Zig-based desktop app framework using system WebView or bundled Chromium (CEF), producing sub-megabyte binaries with hot-reloading frontends.
Key Takeaways
System WebView mode yields binaries under 1 MB with no bundled runtime; CEF mode trades size for pixel-perfect cross-platform rendering consistency.
Same API across both web engine targets; choice is per-project at build time.
Zig’s direct C interop means native SDKs, audio codecs, and ML runtimes are one header import away, no binding generation needed.
Supports React, Vue, and Svelte frontends; native layer exposes a JS-to-Zig bridge for system integration calls.
macOS and Linux supported today; Windows and mobile are work in progress.

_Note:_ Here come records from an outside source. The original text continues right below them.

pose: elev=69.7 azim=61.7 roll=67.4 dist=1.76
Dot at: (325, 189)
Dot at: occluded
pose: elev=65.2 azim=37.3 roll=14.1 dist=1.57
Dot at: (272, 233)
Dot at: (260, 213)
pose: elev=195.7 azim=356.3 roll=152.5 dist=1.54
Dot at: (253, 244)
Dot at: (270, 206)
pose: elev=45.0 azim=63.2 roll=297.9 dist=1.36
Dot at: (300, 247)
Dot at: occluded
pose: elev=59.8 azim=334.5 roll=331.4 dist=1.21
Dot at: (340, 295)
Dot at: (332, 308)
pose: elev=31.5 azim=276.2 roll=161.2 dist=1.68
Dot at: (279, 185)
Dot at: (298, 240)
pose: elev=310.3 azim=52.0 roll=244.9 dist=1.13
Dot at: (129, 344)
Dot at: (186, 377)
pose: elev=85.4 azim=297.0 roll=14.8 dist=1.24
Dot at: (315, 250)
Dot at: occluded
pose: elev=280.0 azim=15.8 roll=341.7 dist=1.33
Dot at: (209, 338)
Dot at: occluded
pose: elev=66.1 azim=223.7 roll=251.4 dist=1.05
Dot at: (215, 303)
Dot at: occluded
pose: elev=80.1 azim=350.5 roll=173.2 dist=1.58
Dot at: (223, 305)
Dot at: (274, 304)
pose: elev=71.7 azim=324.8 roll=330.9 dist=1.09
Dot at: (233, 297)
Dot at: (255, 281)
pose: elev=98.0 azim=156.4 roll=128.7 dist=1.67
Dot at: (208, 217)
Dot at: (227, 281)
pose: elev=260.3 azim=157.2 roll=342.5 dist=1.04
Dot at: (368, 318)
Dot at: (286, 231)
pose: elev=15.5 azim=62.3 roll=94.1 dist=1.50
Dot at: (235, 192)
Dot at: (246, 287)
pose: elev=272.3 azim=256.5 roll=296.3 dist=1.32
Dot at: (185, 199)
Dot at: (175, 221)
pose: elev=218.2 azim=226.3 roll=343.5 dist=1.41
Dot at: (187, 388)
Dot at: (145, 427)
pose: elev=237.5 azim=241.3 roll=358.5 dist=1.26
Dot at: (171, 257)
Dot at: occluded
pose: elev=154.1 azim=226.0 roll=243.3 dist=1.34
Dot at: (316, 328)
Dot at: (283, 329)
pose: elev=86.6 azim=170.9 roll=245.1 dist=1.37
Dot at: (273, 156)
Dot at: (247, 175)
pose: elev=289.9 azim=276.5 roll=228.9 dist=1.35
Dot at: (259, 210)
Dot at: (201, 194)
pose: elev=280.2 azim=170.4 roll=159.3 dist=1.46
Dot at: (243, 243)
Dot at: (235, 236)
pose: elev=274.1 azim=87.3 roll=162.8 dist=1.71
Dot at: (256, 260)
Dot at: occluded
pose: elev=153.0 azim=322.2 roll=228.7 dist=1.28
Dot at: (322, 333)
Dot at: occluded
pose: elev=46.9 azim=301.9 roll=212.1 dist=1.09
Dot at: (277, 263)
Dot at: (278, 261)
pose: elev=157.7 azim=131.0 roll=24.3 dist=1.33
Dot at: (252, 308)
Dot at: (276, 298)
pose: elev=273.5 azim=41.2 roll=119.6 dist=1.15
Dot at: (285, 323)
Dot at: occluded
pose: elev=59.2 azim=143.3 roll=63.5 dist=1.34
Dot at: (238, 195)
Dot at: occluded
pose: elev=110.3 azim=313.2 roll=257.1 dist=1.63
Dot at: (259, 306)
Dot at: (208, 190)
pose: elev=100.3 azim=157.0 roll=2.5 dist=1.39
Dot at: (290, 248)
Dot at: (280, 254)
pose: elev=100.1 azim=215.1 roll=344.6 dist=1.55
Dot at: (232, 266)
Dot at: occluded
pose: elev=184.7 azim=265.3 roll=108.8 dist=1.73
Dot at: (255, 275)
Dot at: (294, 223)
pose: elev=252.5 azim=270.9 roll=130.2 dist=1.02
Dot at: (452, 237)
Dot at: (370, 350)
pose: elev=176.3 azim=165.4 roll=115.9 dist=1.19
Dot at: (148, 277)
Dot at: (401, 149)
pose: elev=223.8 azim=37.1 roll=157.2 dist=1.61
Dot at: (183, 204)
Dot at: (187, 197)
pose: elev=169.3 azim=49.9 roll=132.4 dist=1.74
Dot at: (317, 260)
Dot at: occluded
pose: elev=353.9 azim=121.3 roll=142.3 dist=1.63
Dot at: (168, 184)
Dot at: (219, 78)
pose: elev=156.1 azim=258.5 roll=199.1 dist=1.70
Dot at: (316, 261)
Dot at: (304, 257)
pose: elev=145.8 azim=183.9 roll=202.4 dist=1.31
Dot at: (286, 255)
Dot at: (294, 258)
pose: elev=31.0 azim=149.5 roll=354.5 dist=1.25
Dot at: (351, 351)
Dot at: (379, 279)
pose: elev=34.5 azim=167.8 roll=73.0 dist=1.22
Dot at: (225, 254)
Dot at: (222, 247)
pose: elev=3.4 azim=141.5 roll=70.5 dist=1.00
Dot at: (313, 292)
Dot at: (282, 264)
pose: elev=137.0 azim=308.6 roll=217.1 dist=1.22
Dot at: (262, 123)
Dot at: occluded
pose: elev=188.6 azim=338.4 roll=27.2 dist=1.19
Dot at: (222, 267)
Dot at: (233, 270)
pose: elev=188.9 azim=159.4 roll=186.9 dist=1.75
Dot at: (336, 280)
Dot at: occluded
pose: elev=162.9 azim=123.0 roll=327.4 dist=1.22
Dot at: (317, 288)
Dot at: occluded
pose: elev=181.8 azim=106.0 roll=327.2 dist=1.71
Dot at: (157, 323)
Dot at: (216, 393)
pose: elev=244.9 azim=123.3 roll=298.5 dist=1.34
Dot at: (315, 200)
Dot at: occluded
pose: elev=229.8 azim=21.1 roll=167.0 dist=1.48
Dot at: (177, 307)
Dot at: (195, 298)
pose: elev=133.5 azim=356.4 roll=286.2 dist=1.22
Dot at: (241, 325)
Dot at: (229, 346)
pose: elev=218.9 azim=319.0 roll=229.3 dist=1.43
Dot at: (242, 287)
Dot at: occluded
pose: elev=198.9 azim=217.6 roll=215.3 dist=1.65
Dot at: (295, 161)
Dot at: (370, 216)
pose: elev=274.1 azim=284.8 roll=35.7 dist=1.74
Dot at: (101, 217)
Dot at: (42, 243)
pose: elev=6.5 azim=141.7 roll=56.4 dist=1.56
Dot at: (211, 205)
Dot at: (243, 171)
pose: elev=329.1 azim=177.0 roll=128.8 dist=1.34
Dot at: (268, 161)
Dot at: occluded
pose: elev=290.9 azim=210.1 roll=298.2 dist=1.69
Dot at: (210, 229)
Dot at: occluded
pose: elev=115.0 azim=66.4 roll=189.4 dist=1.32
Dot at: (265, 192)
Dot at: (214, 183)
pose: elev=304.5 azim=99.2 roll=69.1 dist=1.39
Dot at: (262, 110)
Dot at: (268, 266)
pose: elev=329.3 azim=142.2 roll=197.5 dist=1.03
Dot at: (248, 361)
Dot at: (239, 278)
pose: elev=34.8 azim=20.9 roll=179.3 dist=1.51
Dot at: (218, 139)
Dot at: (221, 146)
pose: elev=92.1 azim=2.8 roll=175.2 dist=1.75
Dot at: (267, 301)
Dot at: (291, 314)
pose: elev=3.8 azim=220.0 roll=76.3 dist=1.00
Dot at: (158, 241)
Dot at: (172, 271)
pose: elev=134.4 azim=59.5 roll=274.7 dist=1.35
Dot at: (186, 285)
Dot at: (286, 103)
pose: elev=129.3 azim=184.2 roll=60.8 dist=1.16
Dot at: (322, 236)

Hacker News Comment Review
Commenters broadly reject the “native desktop app” framing: consensus is that WebView-based apps are web apps, and native means OS primitives like SwiftUI or WinForms.
The project is compared to Tauri but in Zig, with skepticism about whether the architecture solves the real Electron problem: RAM and CPU usage, not binary size.
The anti-Rust copy (“no borrow checker, no lifetimes”) drew pushback for framing Rust ergonomics as a flaw rather than a tradeoff.
Notable Comments
@vijaybritto: argues disk size was never the real Electron pain point; RAM and CPU are, and a shared WebView backend may not improve either.